De leur côté, types et légendes de revers permettent aux habitants d’Amaseia de manifester, comme ailleurs, « la fierté civique » (p. 190). Ainsi, le nom de la cité, à partir du principat d’Hadrien, s’enrichit de titres pompeux, en général au génitif, tels que ceux de « métropole », « première du Pont », « néocore », « Hadrianeia », « Seuereia Antônineia », « Seuereia Alexandreia ». Actes d’allégeance calculés aux maîtres successifs de Rome pour les uns, moyen d’afficher statuts et privilèges enviés pour les autres, ces titres permettaient aux Amaseiens de briller dans une course aux honneurs les opposant à leurs voisins de Néocésarée, capitale de l’éparchie du Pont. Dans le même esprit, certains types de revers célèbrent la personne de l’empereur (représenté à cheval ou faisant une libation) ou d’un membre de sa famille vu seul ou en sa compagnie (Marc Aurèle et Lucius Vérus, Caracalla et Géta, Géta César).
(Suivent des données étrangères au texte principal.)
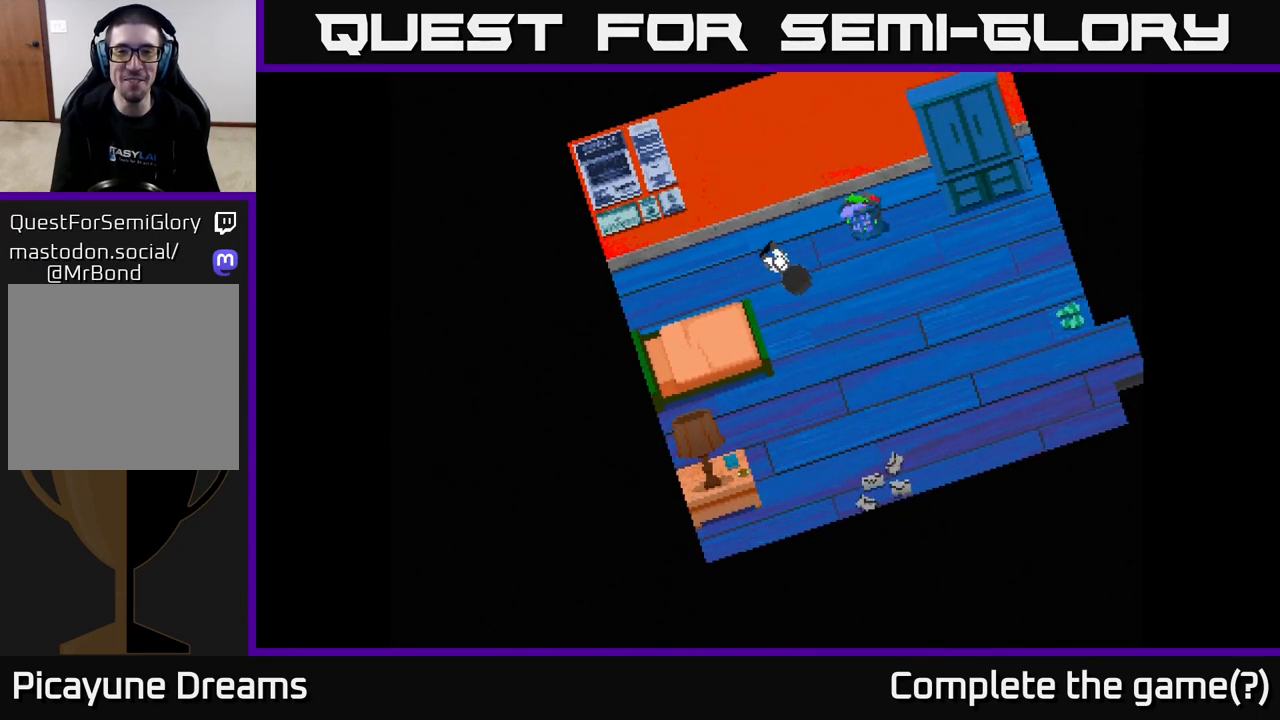
{"buttons": [], "left_stick": "right", "right_stick": "center", "events": [[283, "left_stick", "right"]]}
Sur d’autres, de loin les plus nombreux, un panthéon local assez varié défile sous les yeux de l’observateur : Aphrodite en compagnie d’Arès, Asclépios seul ou avec Hygie, Apollon citharède, Athéna Promachos ou Enoplos, Dionysos, Europe ravie par Zeus transformé en taureau, dieu-fleuve Iris, Nikè, Sarapis, Tychè, Zeus Nicéphoros. Parfois, l’une ou l’autre de ces divinités est associée à un temple (abritant les images de Sarapis ou de Tychè), à un autel (surmonté d’un serpent symbolisant Asclépios) ou bien encore, type propre à la cité, à un bûcher (élevé en l’honneur de Zeus Stratios). Selon J. Dalaison, ces types sont sans doute les signes d’autant de cultes rendus à leur intention sur le territoire d’Amaseia, ainsi à Yassıçal, non loin de l’actuelle Amasya et emplacement probable d’un sanctuaire consacré à Zeus Stratios, divinité tutélaire de l’antique royaume du Pont à qui l’auteur consacre quelques précieuses pages (p. 174-177). À cet environnement architectural on associera enfin des vues stylisées de la ville d’Amaseia représentée dans un paysage tourmenté, avec des temples et peut-être une tombe, le tout à l’intérieur de fortifications élevées par Hermès, fondateur mythique de la cité.
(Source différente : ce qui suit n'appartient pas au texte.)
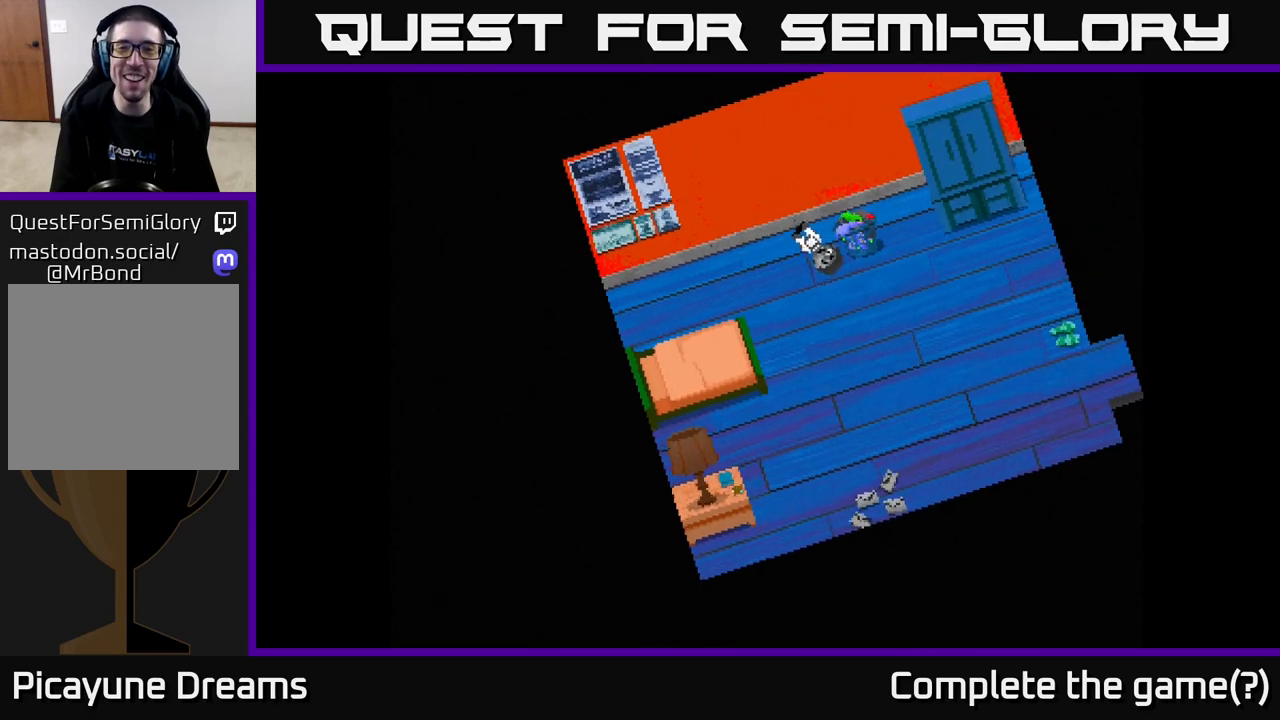
{"buttons": [], "left_stick": "right", "right_stick": "center", "events": [[17, "left_stick", "center"], [250, "left_stick", "right"]]}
Dans un dernier chapitre, J. Dalaison invite encore le lecteur à réfléchir sur la circulation et le rôle des monnaies d’Amaseia. Les quelques renseignements parvenus jusqu’à nous semblent indiquer que ces dernières ont peu circulé en dehors des limites de la cité, à l’image des autres ateliers de la région. Selon l’auteur, leur frappe, objet de fierté civique, visait avant tout à répondre aux besoins économiques de la vie quotidienne. Cela étant, les hauts niveaux d’activité relevés sous les premiers Sévères et la découverte à Doura-Europos de nombreux exemplaires amaseiens de cette époque seraient liés à la baisse de production simultanée de l’atelier d’Antioche de Syrie. Pour compenser le manque, les cités du Pont, dont Amaseia, auraient adapté, sur décision impériale, leur production de monnaies aux besoins en numéraire toujours importants des troupes stationnées à la frontière orientale de l’Empire.